Trouble downloading images with Scrapy - works sometimes

377 Views Asked by At

My spider code has been working well so far, but now when I am trying to run a batch of these spiders, everything works except that for some spiders, scrapy downloads the images, and for the rest nothing. All the spiders are the same except for the start_urls. Any help is appreciated!

Here's my pipelines.py

from scrapy.contrib.pipeline.images import ImagesPipeline
from scrapy.exceptions import DropItem
from scrapy.http import Request

class DmozPipeline(object):
    def process_item(self, item, spider):
    return item

class MyImagesPipeline(ImagesPipeline):
    def get_media_requests(self, item, info):
       for image_url in item['image_urls']:
        yield Request(image_url)

        for nlabel in item['nlabel']:
        yield Request(nlabel)

        print item['image_urls']


def item_completed(self, results, item, info):
    image_paths = [x['path'] for ok, x in results if ok]
    if not image_paths:
        raise DropItem("Item contains no images")
    item['image_paths'] = image_paths
    return item

settings.py:

BOT_NAME = 'dmoz2'
BOT_VERSION = '1.0'

SPIDER_MODULES = ['dmoz2.spiders']
NEWSPIDER_MODULE = 'dmoz2.spiders'
DEFAULT_ITEM_CLASS = 'dmoz2.items.DmozItem'
ITEM_PIPELINES = ['dmoz2.pipelines.MyImagesPipeline']
IMAGES_STORE = '/ps/dmoz2/images'
IMAGES_THUMBS = {
#letting height be variable
#'small': ('', 120),
'small': (120, ''),
#'big': ('', 240),
'big': (300, ''),
}


USER_AGENT = '%s/%s' % (BOT_NAME, BOT_VERSION)

items.py:

from scrapy.item import Item, Field
from scrapy.utils.python import unicode_to_str

def u_to_str(text):
   unicode_to_str(text,'latin-1','ignore')


class DmozItem(Item):
   category_ids = Field()
   ....
   image_urls = Field()
   image_paths = Field()

   pass

myspider.py:

from scrapy.spider import BaseSpider
from scrapy.spider import Spider
from scrapy.selector import HtmlXPathSelector
from scrapy import Selector
from scrapy.utils.url import urljoin_rfc
from scrapy.utils.response import get_base_url
from dmoz2.items import DmozItem

class DmozSpider(Spider):
   name = "fritos_jun2015"
   allowed_domains = ["walmart.com"]
   start_urls = [

    "http://www.walmart.com/ip/Fritos-Bar-B-Q-Flavored-Corn-Chips-9.75- oz/36915853",
    "http://www.walmart.com/ip/Fritos-Corn-Chips-1-oz-6-count/10900088",

]


def parse(self, response):
    hxs = Selector(response)
    sites = hxs.xpath('/html/body/div[1]/section/section[4]/div[2]')
    items = []
    for site in sites:
        item = DmozItem()
        item['category_ids'] = ''
        .....
        item['image_urls'] = site.xpath('div[1]/div[3]/div[1]/div/div/div[2]/div/div/div[1]/div/div/img[2]/@src').extract()
        items.append(item)
    return items

Would really like to know why this same spider fetches images sometimes, and at other times not.
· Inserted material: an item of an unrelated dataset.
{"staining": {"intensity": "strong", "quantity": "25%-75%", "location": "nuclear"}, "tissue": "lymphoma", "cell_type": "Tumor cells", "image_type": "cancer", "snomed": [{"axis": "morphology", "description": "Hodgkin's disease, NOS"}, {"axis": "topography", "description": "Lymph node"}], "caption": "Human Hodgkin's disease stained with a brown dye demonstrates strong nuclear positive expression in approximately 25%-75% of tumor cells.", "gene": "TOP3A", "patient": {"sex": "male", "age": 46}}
All the spiders are the same, except for the start_urls from the same allowed_domain. Also the images are all absolute path, and the path is correct.

Thanks in advance. -TM

1

There are 1 best solutions below

4
On

When screen scraping one problem that is common is that the server will cut the connection because you are trying to access it too often (to prevent screen scrapers from inadvertently ddosing their website and to prevent costs from going to high because someone pings their website every millisecond etc).

Try adding a

sleep()

method between every request to the walmart page. This way you wont get blocked from accessing the server.